Representative Nolan West, a Blaine Republican who joined with DFLers in voting for the bill, viewed the safety question differently.
“Do you know what makes it actually dangerous is prohibiting it,” he said. “Because then when you have to go down the street alley and buy your little dime bag of weed that puts you in a place where somebody might be selling heroin. They might be selling Adderall. They might be selling a litany of incredibly dangerous narcotics.”
The House consideration, which spanned several hours over two days, also keyed in on what power local leaders would have to control sales within their borders.
Neither bill allows local ordinances that would bar all sales, although reasonable restrictions on the time and place where marijuana businesses crop up are allowed.
Opponents of the bill said some communities want nothing to do with legal marijuana but would be forced to allow retail businesses.
“We’re gonna say, ‘You know what? Stick this bill in your pipe and smoke it and take it because we know best,’” said Representative Chris Swedzinski, R-Ghent. “That’s what you’re telling these small towns to do with this bill. We’re gonna stick it down your throat and you’re gonna like it. And if you don’t like it and you say, ‘Fly a kite, state Legislature.’ We’re going to open you up to litigation.”
Representative Zack Stephenson, DFL-Coon Rapids, said he was trying to strike a balance in his bill.
“States that have allowed opt outs, that’s where the illicit market continues to thrive and grow,” he said. “We need to have a uniform set of cannabis standards across the state to make sure that we’re doing the best we can to curb the illicit marketplace and move to a legitimate marketplace with consumer protections and controls.”
Rules around who gets a license to open legal cannabis businesses were also a flashpoint in the House debate.
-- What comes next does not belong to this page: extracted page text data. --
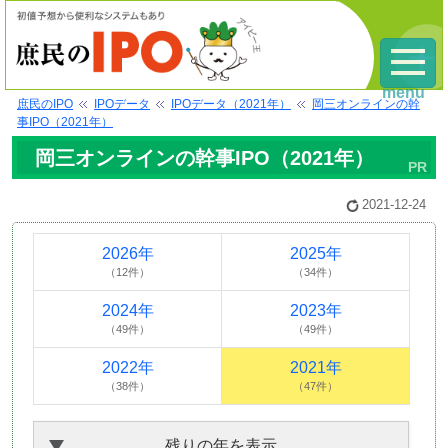
menu
庶民のIPO
IPOデータ
IPOデータ（2021年）
岡三オンラインの幹
事IPO（2021年）
岡三オンラインの幹事IPO（2021年）
2021-12-24
2026年
2025年
（12件）
（34件）
2024年
2023年
（49件）
（49件）
2022年
2021年
（38件）
（47件）
残りの年を表示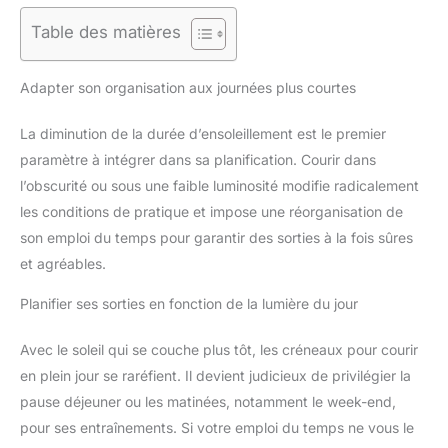
Table des matières
Adapter son organisation aux journées plus courtes
La diminution de la durée d’ensoleillement est le premier
paramètre à intégrer dans sa planification. Courir dans
l’obscurité ou sous une faible luminosité modifie radicalement
les conditions de pratique et impose une réorganisation de
son emploi du temps pour garantir des sorties à la fois sûres
et agréables.
Planifier ses sorties en fonction de la lumière du jour
Avec le soleil qui se couche plus tôt, les créneaux pour courir
en plein jour se raréfient. Il devient judicieux de privilégier la
pause déjeuner ou les matinées, notamment le week-end,
pour ses entraînements. Si votre emploi du temps ne vous le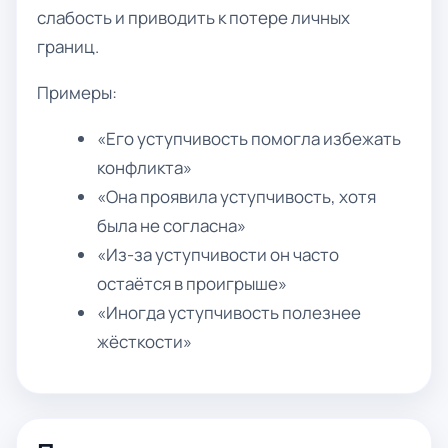
слабость и приводить к потере личных
границ.
Примеры:
«Его уступчивость помогла избежать
конфликта»
«Она проявила уступчивость, хотя
была не согласна»
«Из-за уступчивости он часто
остаётся в проигрыше»
«Иногда уступчивость полезнее
жёсткости»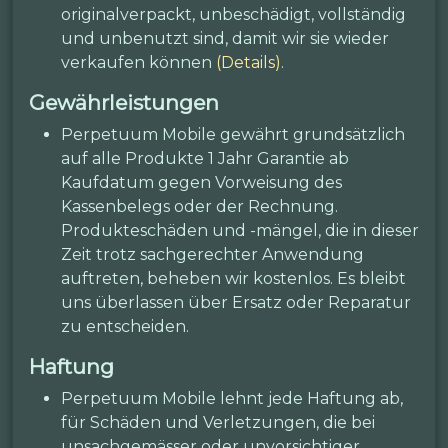
originalverpackt, unbeschädigt, vollständig
und unbenutzt sind, damit wir sie wieder
verkaufen können
(Details)
.
Gewährleistungen
Perpetuum Mobile gewährt grundsätzlich
auf alle Produkte 1 Jahr Garantie ab
Kaufdatum gegen Vorweisung des
Kassenbelegs oder der Rechnung.
Produkteschäden und -mängel, die in dieser
Zeit trotz sachgerechter Anwendung
auftreten, beheben wir kostenlos. Es bleibt
uns überlassen über Ersatz oder Reparatur
zu entscheiden.
Haftung
Perpetuum Mobile lehnt jede Haftung ab,
für Schäden und Verletzungen, die bei
unsachgemässer oder unvorsichtiger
Despite voting for the bill, West said some of the social equity rules to elevate applicants with disadvantaged backgrounds are misplaced. He said it stacks the deck for some license applicants.
“This kind of woke stuff is not what people thought when they thought the DFL was going to legalize recreational cannabis. They thought, ‘Hey, I can go buy weed now! This is great. I can’t wait,’” West said. “But now you have this weird social equity ideology shoved into this where it has no business being.”
Hanson said it’s a matter of justice for communities most affected by prior policies around marijuana.
“There is every moral reason to keep this in our bill,” she said.
The application standards remained in the bill after a voice vote.
Governor Tim Walz said he supports legalization and would sign a bill if the Legislature sends him one.